Exercise:
In the data, find the word "podem" and copy out every line that has it.
____ Data records
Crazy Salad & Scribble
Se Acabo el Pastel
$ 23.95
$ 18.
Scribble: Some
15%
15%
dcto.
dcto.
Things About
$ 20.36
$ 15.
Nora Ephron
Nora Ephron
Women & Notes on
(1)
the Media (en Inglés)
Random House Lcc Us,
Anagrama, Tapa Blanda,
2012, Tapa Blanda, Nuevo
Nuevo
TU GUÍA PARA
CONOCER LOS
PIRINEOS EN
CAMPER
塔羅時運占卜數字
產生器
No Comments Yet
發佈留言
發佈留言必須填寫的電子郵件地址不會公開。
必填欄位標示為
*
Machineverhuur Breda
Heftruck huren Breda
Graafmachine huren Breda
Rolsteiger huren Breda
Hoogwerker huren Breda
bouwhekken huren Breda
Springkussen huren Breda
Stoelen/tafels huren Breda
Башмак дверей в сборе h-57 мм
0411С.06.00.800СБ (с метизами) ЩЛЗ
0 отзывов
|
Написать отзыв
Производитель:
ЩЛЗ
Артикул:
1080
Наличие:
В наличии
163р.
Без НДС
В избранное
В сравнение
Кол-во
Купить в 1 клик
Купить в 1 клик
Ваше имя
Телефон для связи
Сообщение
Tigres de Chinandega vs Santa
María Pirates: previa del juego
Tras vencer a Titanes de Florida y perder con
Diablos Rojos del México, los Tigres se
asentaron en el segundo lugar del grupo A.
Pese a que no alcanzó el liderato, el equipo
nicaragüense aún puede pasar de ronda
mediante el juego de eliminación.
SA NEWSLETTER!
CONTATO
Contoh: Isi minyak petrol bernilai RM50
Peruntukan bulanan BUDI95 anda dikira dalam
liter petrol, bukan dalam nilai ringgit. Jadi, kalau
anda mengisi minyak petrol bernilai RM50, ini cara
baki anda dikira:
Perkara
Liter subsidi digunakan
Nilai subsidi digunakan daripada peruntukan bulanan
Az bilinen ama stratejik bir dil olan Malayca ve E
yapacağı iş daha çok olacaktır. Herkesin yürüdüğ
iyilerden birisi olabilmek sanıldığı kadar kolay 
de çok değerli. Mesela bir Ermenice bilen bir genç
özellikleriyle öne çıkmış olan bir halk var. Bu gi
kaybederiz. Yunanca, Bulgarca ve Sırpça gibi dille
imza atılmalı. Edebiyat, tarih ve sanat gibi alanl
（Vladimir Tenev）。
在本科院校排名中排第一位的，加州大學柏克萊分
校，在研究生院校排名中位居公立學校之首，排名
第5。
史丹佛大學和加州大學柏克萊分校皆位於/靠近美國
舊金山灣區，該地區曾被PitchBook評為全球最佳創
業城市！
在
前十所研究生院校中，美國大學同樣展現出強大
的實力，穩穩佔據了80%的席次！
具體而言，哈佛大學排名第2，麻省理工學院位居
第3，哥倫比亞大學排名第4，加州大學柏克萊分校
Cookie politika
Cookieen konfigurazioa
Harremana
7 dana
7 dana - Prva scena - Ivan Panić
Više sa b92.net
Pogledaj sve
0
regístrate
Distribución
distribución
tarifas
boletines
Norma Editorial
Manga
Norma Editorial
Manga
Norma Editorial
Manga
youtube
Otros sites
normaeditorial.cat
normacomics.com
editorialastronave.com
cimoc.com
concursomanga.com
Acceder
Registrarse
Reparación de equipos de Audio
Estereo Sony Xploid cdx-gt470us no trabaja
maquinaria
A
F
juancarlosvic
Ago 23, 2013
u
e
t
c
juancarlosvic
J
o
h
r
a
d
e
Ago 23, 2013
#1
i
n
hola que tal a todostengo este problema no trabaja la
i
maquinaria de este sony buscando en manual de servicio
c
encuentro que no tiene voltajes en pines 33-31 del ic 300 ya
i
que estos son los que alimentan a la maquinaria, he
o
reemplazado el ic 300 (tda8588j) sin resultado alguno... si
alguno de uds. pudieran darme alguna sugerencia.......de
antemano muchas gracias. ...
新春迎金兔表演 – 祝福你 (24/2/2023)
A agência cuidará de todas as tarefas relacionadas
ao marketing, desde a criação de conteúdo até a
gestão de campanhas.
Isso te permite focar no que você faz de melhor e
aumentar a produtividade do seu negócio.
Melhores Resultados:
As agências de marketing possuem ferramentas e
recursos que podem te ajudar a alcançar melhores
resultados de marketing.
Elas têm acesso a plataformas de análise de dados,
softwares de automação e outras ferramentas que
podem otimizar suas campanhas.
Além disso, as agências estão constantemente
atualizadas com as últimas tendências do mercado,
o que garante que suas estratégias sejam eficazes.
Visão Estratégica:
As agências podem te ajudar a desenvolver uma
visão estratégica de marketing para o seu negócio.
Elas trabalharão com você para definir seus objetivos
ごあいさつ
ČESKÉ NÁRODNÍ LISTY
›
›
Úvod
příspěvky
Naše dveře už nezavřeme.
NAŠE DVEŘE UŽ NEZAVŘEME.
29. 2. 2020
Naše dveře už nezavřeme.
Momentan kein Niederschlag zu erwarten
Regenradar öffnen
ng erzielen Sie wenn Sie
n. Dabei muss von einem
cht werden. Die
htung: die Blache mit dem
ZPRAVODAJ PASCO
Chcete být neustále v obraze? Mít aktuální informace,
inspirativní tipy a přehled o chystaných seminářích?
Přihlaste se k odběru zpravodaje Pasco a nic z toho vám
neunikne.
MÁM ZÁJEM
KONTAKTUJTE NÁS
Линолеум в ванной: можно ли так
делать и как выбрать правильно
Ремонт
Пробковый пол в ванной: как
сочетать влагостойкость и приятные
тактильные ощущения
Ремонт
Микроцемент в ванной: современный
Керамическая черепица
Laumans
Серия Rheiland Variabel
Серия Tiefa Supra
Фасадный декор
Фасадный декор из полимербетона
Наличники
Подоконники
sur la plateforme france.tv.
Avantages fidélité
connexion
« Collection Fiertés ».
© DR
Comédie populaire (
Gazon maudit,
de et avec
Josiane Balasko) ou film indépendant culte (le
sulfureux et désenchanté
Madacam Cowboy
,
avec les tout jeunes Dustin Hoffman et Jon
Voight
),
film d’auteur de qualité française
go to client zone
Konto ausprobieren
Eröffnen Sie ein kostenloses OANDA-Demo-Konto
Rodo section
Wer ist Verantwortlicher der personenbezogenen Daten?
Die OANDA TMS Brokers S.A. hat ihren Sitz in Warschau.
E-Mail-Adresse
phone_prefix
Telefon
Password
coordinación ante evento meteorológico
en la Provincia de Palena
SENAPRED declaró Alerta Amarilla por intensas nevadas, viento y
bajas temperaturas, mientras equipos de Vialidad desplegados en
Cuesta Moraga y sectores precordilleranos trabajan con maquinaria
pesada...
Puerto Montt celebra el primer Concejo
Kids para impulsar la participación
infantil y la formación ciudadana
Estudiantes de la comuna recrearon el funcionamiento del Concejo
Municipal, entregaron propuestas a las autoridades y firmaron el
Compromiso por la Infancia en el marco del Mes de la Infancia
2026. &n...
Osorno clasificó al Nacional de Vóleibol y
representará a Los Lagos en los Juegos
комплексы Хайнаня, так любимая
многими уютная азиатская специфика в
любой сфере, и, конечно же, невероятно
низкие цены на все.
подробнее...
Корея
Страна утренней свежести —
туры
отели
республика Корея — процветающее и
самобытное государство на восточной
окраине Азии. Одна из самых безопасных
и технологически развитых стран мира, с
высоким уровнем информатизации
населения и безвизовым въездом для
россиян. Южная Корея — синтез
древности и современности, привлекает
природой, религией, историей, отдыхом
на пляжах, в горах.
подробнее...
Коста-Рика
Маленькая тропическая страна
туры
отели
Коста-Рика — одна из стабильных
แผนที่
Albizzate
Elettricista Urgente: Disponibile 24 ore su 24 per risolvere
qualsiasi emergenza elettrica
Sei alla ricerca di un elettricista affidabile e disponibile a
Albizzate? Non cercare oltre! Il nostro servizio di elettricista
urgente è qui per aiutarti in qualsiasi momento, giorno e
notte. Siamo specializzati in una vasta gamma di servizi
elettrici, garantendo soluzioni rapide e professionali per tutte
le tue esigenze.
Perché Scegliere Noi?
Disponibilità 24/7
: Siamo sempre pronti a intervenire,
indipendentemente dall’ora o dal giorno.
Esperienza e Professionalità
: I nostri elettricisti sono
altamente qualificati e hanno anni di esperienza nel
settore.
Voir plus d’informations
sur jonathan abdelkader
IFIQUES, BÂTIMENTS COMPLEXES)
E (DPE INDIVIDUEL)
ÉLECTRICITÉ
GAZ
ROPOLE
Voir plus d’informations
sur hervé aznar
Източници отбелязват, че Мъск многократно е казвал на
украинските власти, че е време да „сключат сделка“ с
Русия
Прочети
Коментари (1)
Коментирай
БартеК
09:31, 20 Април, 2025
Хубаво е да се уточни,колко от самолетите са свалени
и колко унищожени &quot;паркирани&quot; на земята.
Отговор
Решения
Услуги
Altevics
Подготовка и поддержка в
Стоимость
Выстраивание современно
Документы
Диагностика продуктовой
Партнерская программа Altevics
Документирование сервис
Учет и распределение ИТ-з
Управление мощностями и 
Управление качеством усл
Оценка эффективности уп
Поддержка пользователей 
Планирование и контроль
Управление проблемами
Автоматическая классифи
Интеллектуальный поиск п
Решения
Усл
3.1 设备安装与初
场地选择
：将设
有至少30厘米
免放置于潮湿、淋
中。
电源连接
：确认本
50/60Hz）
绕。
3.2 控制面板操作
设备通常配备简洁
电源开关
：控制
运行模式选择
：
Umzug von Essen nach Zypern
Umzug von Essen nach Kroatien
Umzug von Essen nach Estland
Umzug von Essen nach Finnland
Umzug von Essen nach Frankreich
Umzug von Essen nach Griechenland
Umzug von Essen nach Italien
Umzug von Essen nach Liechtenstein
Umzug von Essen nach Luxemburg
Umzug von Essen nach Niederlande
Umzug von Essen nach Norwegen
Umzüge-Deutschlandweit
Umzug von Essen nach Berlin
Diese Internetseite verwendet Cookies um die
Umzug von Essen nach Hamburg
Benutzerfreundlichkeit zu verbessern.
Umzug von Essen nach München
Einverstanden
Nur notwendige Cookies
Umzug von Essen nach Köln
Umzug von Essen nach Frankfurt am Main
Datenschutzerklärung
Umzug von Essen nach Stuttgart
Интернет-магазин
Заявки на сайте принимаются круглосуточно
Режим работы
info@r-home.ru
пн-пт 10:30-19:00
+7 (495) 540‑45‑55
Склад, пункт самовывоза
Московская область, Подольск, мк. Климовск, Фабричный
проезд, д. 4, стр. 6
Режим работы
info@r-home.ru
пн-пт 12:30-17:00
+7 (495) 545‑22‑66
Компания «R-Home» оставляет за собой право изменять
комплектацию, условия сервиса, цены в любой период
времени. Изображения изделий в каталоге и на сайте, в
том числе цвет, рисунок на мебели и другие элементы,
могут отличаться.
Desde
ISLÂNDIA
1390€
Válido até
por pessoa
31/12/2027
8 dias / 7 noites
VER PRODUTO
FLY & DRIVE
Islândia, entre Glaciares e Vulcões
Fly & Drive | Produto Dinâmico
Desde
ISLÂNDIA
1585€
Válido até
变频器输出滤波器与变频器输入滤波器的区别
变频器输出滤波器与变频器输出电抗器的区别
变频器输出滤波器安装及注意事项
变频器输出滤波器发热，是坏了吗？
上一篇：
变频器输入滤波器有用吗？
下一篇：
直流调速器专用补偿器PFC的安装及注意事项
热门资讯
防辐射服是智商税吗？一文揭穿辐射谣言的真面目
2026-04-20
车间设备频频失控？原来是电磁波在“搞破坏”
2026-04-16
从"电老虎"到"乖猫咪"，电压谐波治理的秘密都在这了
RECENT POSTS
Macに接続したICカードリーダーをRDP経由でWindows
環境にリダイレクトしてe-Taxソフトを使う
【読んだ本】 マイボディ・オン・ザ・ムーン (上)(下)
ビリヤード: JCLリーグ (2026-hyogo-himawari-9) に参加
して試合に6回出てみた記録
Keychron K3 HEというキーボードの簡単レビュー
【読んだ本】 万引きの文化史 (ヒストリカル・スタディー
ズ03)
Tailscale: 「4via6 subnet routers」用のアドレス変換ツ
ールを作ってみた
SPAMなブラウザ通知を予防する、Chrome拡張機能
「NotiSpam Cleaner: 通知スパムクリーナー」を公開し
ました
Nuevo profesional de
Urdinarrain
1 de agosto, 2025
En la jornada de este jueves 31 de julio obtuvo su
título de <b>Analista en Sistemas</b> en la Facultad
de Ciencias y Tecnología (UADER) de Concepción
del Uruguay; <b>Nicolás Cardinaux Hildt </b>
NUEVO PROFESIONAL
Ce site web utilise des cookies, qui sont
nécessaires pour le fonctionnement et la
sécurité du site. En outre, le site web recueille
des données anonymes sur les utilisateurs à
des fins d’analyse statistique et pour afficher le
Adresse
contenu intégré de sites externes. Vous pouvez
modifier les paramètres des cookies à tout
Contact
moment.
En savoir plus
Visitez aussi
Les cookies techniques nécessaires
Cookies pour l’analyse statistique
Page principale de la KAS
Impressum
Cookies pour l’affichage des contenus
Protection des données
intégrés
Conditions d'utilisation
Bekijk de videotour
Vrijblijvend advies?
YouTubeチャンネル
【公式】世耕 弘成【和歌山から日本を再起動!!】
________
Written response:
recursos que podem te ajudar a alcançar melhores
podem otimizar suas campanhas.
As agências podem te ajudar a desenvolver uma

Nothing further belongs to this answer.